Drôle de trajectoire tout de même. Dans les années 1990, le même homme défendait la laïcité et la liberté d’expression contre l’intégrisme. A l’époque, il militait au Parti radical de gauche, au sein d’associations gays et se revendiquait franc-maçon. La gauche laïque raffolait de ses « billets » sur l’extrême droite catholique, bien que souvent faux ou romancés. Le Réseau Voltaire, sa petite agence d’information, prenait la suite du Projet Ornicar, une association défendant la liberté sexuelle contre la censure et l’ordre moral.
Etonnante reconversion, déjà, puisque Meyssan avait milité dans sa jeunesse au Renouveau charismatique, un mouvement moraliste inspiré du pentecôtisme américain. A l’en croire, son mariage avait même été « annulé » par l’Eglise pour homosexualité. Désormais, le voilà aux côtés des gardiens de la Révolution islamique, qui pend les homosexuels. Qui peut encore le croire ?
Véritable Picasso du conspirationnisme, Meyssan n’a cessé de changer de style et de versions pour vendre ses complots en kit, selon ses inspirations et la tête du client. Longtemps, la marotte du Réseau Voltaire fut l’Opus Dei. Puis ce fut l’ère du grand « complot mitterrandien », qu’il voyait partout. Y compris derrière le DPS, le service d’ordre du Front national ! La preuve ? Son chef de l’époque, Bernard Courcelle, avait travaillé au musée d’Orsay… où travaillait également Anne Pingeot, la maîtresse cachée de Mitterrand. Mais c’est bien sûr !

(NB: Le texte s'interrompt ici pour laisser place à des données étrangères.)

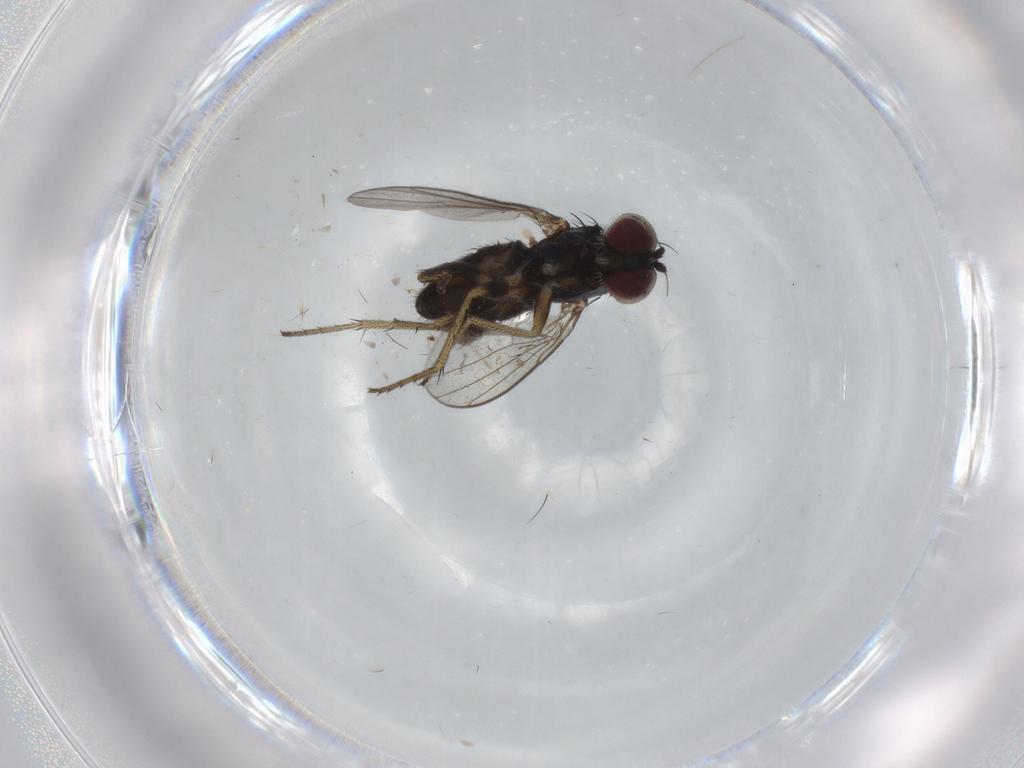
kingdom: Animalia
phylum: Arthropoda
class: Insecta
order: Diptera
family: Cecidomyiidae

Depuis, notre Sherlock Holmes a trouvé une « machine à fantasmes » qui se vend bien mieux, surtout à l’international : la CIA. D’après le Réseau Voltaire, c’est elle qui a orchestré le 11-Septembre, mais aussi la prise d’otages de Beslan (Ossétie du Nord). Elle encore qui manipule le « printemps arabe ». Les Arabes ne sont déjà pas capables de détourner des avions, alors penser une révolution… D’ailleurs, ce n’est pas Bachar Al-Assad qui fait tirer sur la foule. Meyssan se demande si ces miliciens en voiture ne seraient pas plutôt des Américains. Il en est persuadé : la CIA en veut à sa vie. Mais ne croit pas une seconde que l’Amérique vient de tuer Ben Laden. Et pour cause, il le donne déjà mort en 2001.
En fait, la CIA ferait semblant d’avoir tué un homme qu’elle a déjà tué… Pour manipuler les islamistes sunnites contre les régimes iranien et syrien. Les nouveaux amis du Réseau Voltaire. Autant dire ses producteurs. Dommage que Thierry Meyssan n’assume pas sa vraie vocation : scénariste.